Clark State Community College has tentatively been granted $1 million from the state to renovate the former Springfield South High School — a building the college does not own.
If lawmakers approve the proposed 2015-2016 capital improvements budget released this week, Clark State Community College would receive that money for a Food and Bioscience Training Center, reportedly to be housed at the former school building in Springfield.
But Clark State doesn’t own that building and has no current agreement with Springfield City Schools to lease it. The 105-year-old school is in need of renovations that could cost anywhere from $6 million to $39 million, according to various estimates reported by the Springfield News-Sun last year.
Since 2012, the idea has been to house the newly-created Global Impact STEM Academy at South High, if feasible.
School leaders say the grades 9-12 science, technology, engineering and math curriculum would pair nicely with Clark State’s planned precision agriculture program. But discussions about the joint venture haven’t been discussed and news of the state money was a surprise to some this week.
“I heard about it when I read it in the paper,” said GISA Board Chair and Springfield City School Board President Ed Leventhal. “Why there wasn’t any communication about this … is beyond me.”
He said to his knowledge there have been no discussions between the two schools about joint use of that building.
The state money, if approved, is to be used for “the repair, reconstruction and construction of capital assets of state agencies, colleges, universities and school districts,” according to the Ohio Office of Budget and Management, which oversees the capital budget request and recommendation process every two years.
Clark State said on Wednesday that the money would be used to support joint agriculture programs for Clark State, Wright State University and Ohio State University. State Sen. Chris Widener, R-Springfield, a vocal supporter of the STEM school, said that joint program would re-purpose the old South High.
Kim Fish, director of special projects for Springfield City Schools, said the addition of the college program to the South High project seems like it would fit with the mission of GISA. But she added that the district would like to know more about what Clark State envisions.
“We are working with a number of partners to bring South back online to serve the community. We’re interested in learning more about how this project could be part of that effort,” she said.
The district, which still owns the property but plans to lease it to GISA, is currently in the process of writing another grant application for funds, with the intention of renovating the building for shared use with several partners.
“We’re glad to see a piece of this project getting financial support from the state. It’s a project that can have great educational and workforce development impact,” Fish said.
“It’s still pending legislation, so we’ll watch it with interest,” she continued. “In order to make a facility as big as South serve the community, we are trying to bring together lots of partners.”
Jennifer Dietsch, Director of Marketing for Clark State, said the new agriculture program itself is still pending approval.
“The precision agriculture curriculum has been developed and pending approval from the Ohio Board of Regents, the program will start in the fall,” she said. “We’ve already received interest from students interested in starting the program.”
GISA is leasing space from Clark State for its first and second years of operation, and has about 50 freshman students. Director Joshua Jennings said they’ve gotten just shy of 100 applications for the 2014-2015 school year and hope to have between 150 and 175 students for year two.

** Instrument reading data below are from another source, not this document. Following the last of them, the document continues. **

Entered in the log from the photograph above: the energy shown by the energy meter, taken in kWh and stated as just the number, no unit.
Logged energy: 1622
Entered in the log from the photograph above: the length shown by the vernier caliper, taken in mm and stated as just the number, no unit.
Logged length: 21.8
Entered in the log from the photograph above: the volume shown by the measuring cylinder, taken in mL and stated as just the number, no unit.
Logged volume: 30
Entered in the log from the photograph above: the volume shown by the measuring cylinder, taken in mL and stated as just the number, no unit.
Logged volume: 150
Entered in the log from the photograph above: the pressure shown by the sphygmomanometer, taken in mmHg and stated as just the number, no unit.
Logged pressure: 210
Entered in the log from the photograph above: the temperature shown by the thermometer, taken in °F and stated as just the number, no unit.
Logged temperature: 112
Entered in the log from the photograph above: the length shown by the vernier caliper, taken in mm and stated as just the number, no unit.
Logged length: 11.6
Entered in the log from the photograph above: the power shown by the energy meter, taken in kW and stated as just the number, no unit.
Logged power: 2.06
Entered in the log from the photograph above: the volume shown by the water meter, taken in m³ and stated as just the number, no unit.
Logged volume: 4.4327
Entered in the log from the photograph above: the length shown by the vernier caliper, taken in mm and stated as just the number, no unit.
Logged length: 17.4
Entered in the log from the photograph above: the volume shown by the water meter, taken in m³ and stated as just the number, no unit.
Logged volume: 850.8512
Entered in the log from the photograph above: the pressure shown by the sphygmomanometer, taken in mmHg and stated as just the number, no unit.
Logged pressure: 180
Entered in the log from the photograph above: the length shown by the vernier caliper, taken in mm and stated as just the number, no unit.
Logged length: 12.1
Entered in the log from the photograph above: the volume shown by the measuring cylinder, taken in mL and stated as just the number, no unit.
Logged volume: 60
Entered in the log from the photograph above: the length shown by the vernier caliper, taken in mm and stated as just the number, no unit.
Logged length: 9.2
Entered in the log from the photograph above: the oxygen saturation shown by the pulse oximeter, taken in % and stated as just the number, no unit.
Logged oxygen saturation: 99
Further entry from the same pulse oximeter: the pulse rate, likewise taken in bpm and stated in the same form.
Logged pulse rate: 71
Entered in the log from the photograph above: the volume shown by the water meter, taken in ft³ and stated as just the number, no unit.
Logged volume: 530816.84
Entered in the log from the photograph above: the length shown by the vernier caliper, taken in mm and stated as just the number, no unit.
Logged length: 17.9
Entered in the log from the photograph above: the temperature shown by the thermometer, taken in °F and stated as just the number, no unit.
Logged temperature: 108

Jennings said the plans for a permanent home are still up in the air, but the South High building continues to be an option.
“The board continues to consider all options to facilitate our school’s needs for long-term housing,” he said. “South is one of those options.”
He said GISA already actively collaborates with Clark State, Wright State and Ohio State on educational opportunities for students, but he had no prior knowledge of a planned joint use at the high school.
“If this leads us in that direction then that’s fantastic,” Jennings said.